YOUR INSTRUCTIONS: Reproduce each record verbatim, images excluded.

Collected data:
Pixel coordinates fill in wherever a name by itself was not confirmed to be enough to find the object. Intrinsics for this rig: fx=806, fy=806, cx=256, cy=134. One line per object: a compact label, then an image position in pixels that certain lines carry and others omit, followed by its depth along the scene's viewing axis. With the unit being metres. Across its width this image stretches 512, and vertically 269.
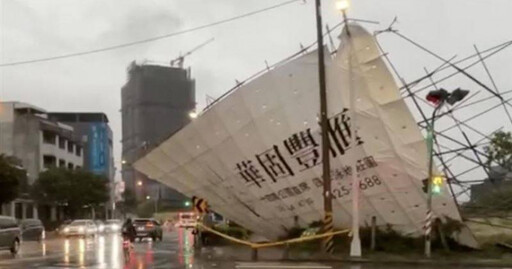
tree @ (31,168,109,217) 97.44
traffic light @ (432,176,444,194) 28.61
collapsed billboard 31.28
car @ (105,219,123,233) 92.44
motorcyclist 31.45
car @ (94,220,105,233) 83.61
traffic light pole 28.69
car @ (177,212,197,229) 87.94
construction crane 186.88
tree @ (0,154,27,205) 74.38
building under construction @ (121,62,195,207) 171.38
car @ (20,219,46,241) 64.75
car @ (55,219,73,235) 73.32
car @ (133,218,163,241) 57.28
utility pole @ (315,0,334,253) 29.47
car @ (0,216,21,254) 37.91
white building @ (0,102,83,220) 105.75
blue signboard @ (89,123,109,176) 140.50
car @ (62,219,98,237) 70.00
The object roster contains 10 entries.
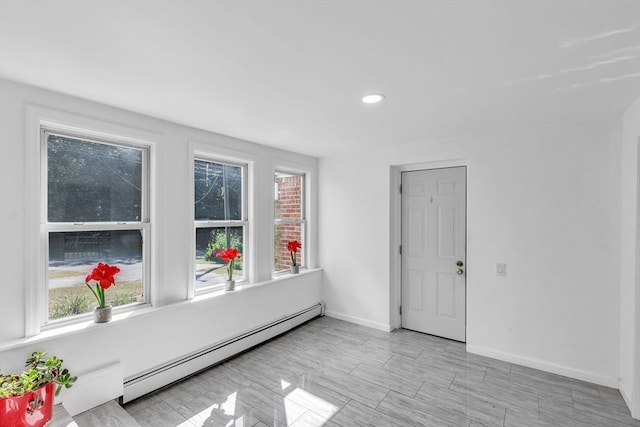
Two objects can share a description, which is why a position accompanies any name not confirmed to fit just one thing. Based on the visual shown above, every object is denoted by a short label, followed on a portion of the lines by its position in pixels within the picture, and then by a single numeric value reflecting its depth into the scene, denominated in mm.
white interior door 3559
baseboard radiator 2451
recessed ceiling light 2188
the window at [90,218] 2201
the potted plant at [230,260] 3168
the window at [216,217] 3148
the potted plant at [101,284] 2203
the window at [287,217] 4180
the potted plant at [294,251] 4109
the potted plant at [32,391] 1562
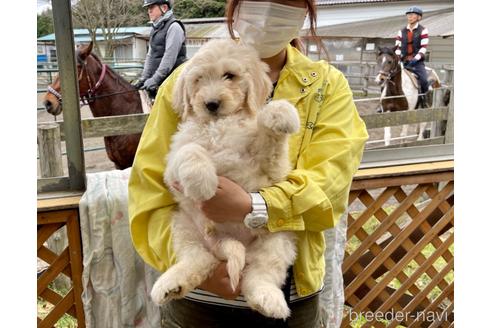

YOUR RESPONSE:
Pixel coordinates fill in wherever a name by itself was not confirmed to be enough to find the object. Intrinsics for this rig: fx=806, fy=806, cx=256, cy=134. One line per object: a compact label, then an image position in pixels that certain lines carry and others omit, followed by its depth along the scene's viewing axis. With the unit being metres. Across its width this image stretches 512, and vertically 269.
tree @ (31,168,109,217) 97.44
traffic light @ (432,176,444,194) 28.61
collapsed billboard 31.28
car @ (105,219,123,233) 92.44
motorcyclist 31.45
car @ (94,220,105,233) 83.61
traffic light pole 28.69
car @ (177,212,197,229) 87.94
construction crane 186.88
tree @ (0,154,27,205) 74.38
building under construction @ (121,62,195,207) 171.38
car @ (20,219,46,241) 64.75
car @ (55,219,73,235) 73.32
car @ (133,218,163,241) 57.28
utility pole @ (315,0,334,253) 29.47
car @ (0,216,21,254) 37.91
white building @ (0,102,83,220) 105.75
blue signboard @ (89,123,109,176) 140.50
car @ (62,219,98,237) 70.00
The object roster contains 10 entries.
Two objects can share a description, which is why a position accompanies any name not confirmed to fit just one thing. Based on the visual shown above, every object is denoted by a short label, followed on a portion of the lines by its position in pixels within the picture, and then by a single numeric value reflecting its depth into the scene, denominated in mm.
white interior door 3559
baseboard radiator 2451
recessed ceiling light 2188
the window at [90,218] 2201
the potted plant at [230,260] 3168
the window at [216,217] 3148
the potted plant at [101,284] 2203
the window at [287,217] 4180
the potted plant at [294,251] 4109
the potted plant at [32,391] 1562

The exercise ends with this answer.